- [Available data]:
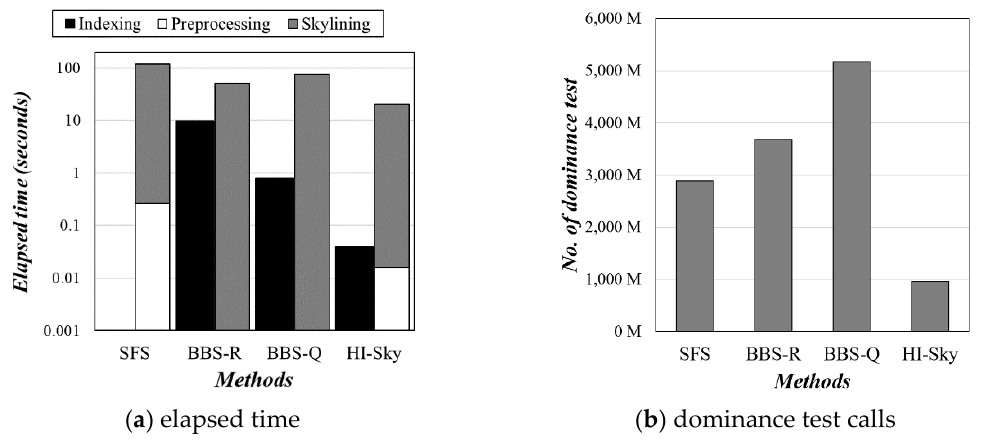
Figure 12. The experimental results using a real dataset.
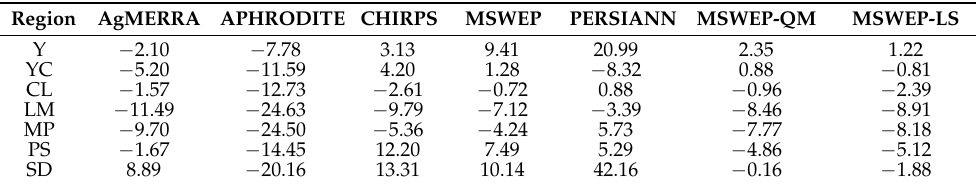
Table 5. BIAS (%) of five precipitation products and two corrected precipitation products against gauge observations over seven sub-regions at daily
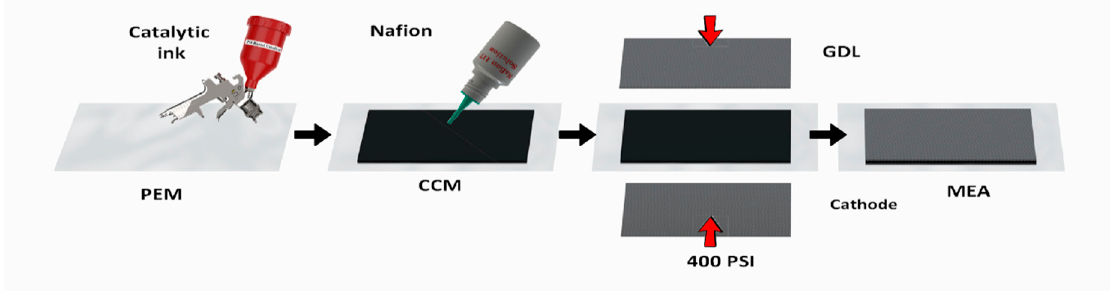
Figure 1. Schematic illustration of membrane electrode assembly (MEA) fabrication.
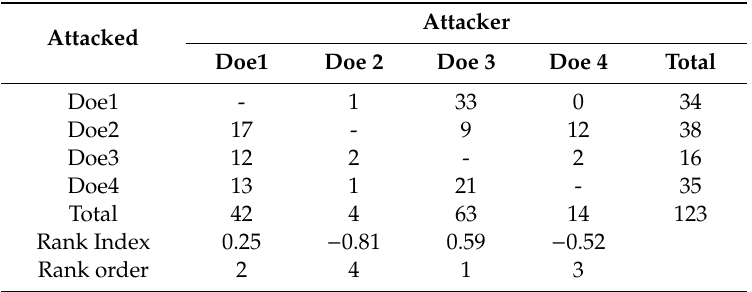
Table 4. Dominance rank order based on the number of fights among the does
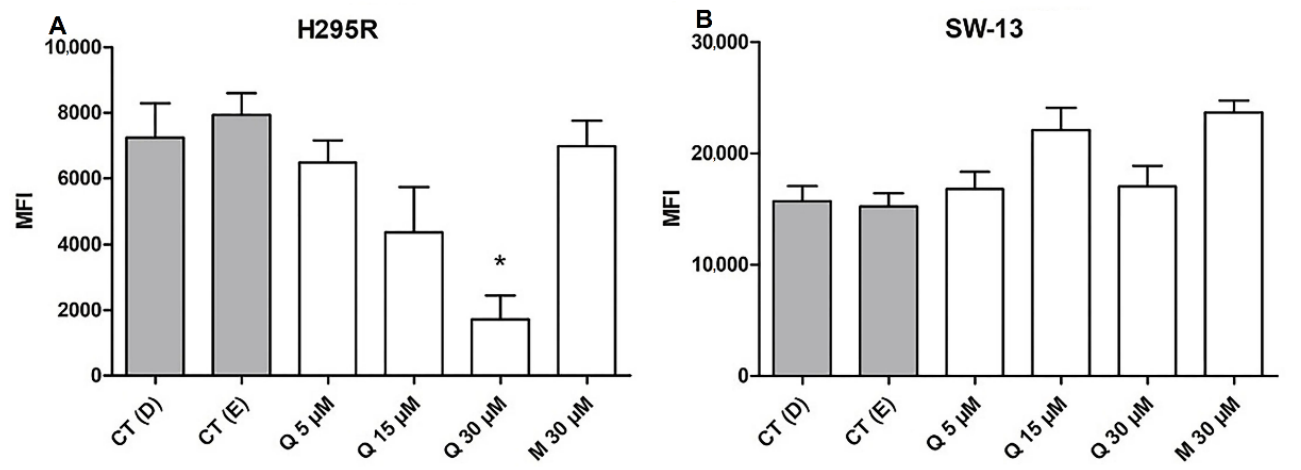
Figure 8. Quercetin performs distinct effects on reactive oxygen species (ROS) generation. ( A ) Median of fluorescence intensity (MFI) of 2′,7′ -Dichlorofluorescin diacetate (DCFH-DA) on H295R cells; ( B ) MFI of DCFH-DA on SW-13 cells. * ( p < 0.05) in comparison with respective controls.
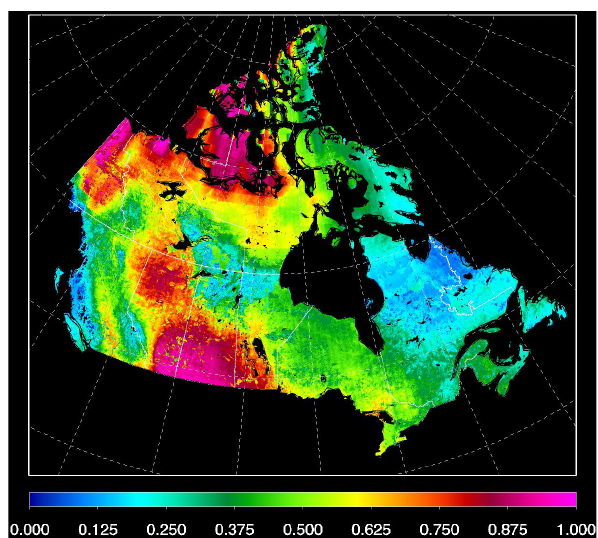
Fig. 11. Spatial distribution of the ratio of annual evapotranspiration to precipitation over Canada’s landmass averaged over 1979–2008.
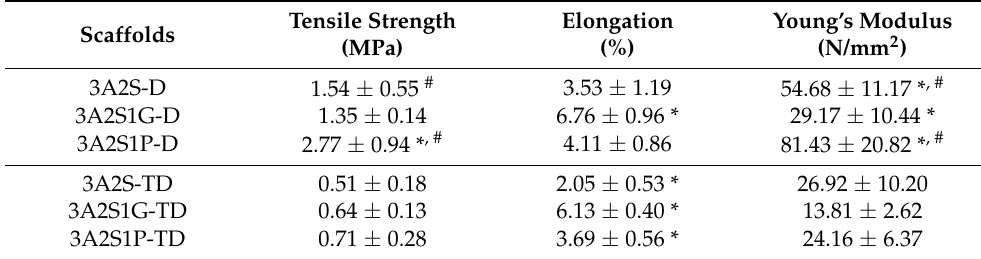
Table 1. Mechanical properties of all scaffolds. Tensile Strength Scaffolds (MPa)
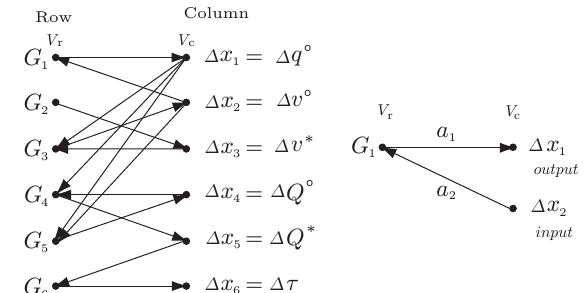
Figure 4. Causal Jacobian matrix.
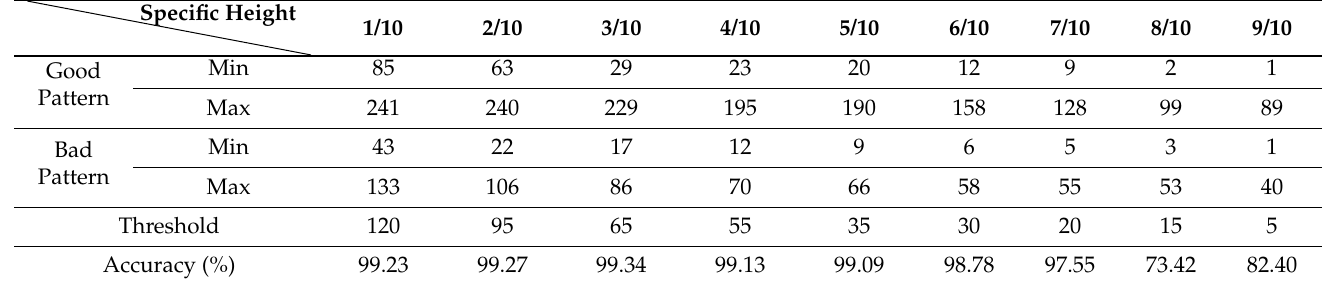
Table 1. Classification accuracy according to the height of the image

- [Task prompt]:
Copy word for word only the lines above from the one with "Table 5. BIAS" through the one with "Figure 4. Causal Jacobian matrix.". Leave pictures out.

- [Expected answer]:
Table 5. BIAS (%) of five precipitation products and two corrected precipitation products against gauge observations over seven sub-regions at daily
Figure 1. Schematic illustration of membrane electrode assembly (MEA) fabrication.
Table 4. Dominance rank order based on the number of fights among the does
Figure 8. Quercetin performs distinct effects on reactive oxygen species (ROS) generation. ( A ) Median of fluorescence intensity (MFI) of 2′,7′ -Dichlorofluorescin diacetate (DCFH-DA) on H295R cells; ( B ) MFI of DCFH-DA on SW-13 cells. * ( p < 0.05) in comparison with respective controls.
Fig. 11. Spatial distribution of the ratio of annual evapotranspiration to precipitation over Canada’s landmass averaged over 1979–2008.
Table 1. Mechanical properties of all scaffolds. Tensile Strength Scaffolds (MPa)
Figure 4. Causal Jacobian matrix.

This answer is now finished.